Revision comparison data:
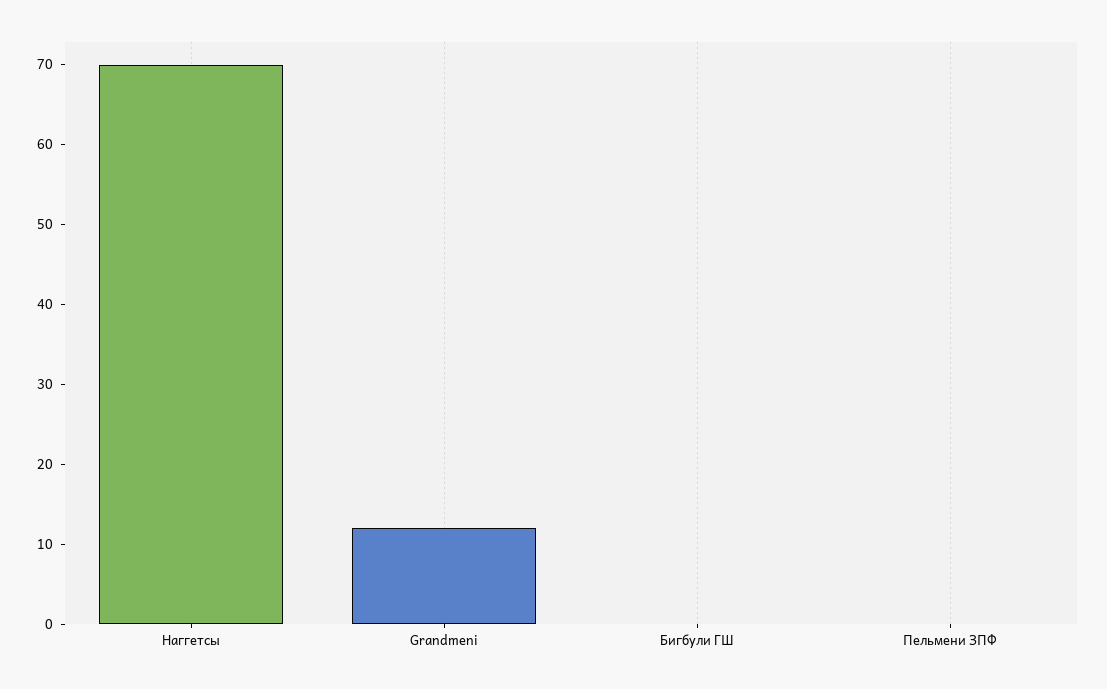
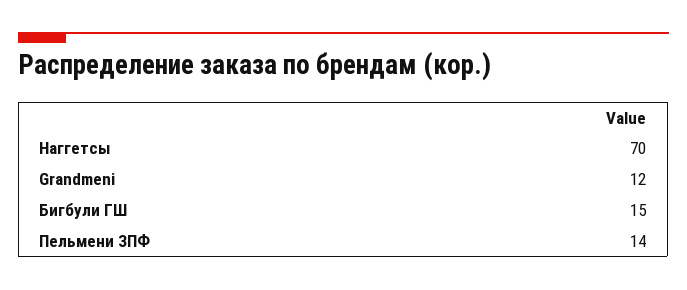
  {
    "Наггетсы": 70,
    "Grandmeni": 12,
-   "Бигбули ГШ": 0,
+   "Бигбули ГШ": 15,
-   "Пельмени ЗПФ": 0
+   "Пельмени ЗПФ": 14
  }

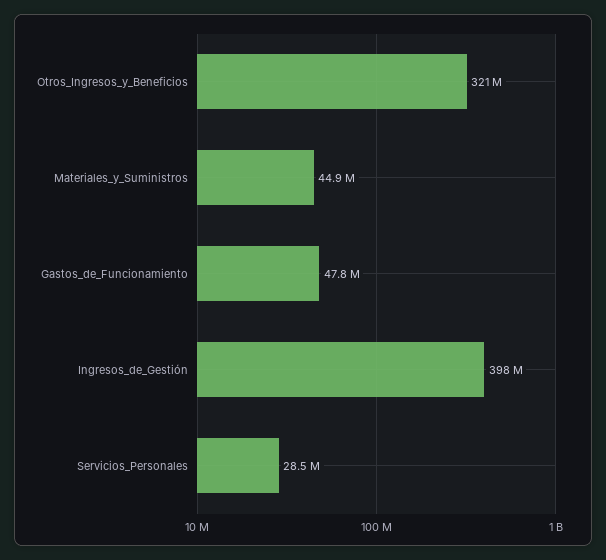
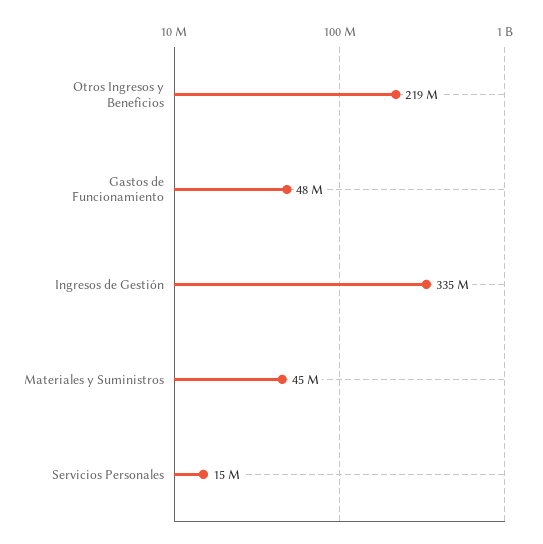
  {
-   "Otros_Ingresos_y_Beneficios": 321000000,
+   "Otros_Ingresos_y_Beneficios": 219000000,
    "Materiales_y_Suministros": 44900000,
    "Gastos_de_Funcionamiento": 47800000,
-   "Ingresos_de_Gestión": 398000000,
+   "Ingresos_de_Gestión": 335000000,
-   "Servicios_Personales": 28500000
+   "Servicios_Personales": 15000000
  }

EXERCISE AIM =>
Please retype every entry above exactly, leaving out any picture.

SOLVED PROBLEM =>
  {
    "Наггетсы": 70,
    "Grandmeni": 12,
-   "Бигбули ГШ": 0,
+   "Бигбули ГШ": 15,
-   "Пельмени ЗПФ": 0
+   "Пельмени ЗПФ": 14
  }

  {
-   "Otros_Ingresos_y_Beneficios": 321000000,
+   "Otros_Ingresos_y_Beneficios": 219000000,
    "Materiales_y_Suministros": 44900000,
    "Gastos_de_Funcionamiento": 47800000,
-   "Ingresos_de_Gestión": 398000000,
+   "Ingresos_de_Gestión": 335000000,
-   "Servicios_Personales": 28500000
+   "Servicios_Personales": 15000000
  }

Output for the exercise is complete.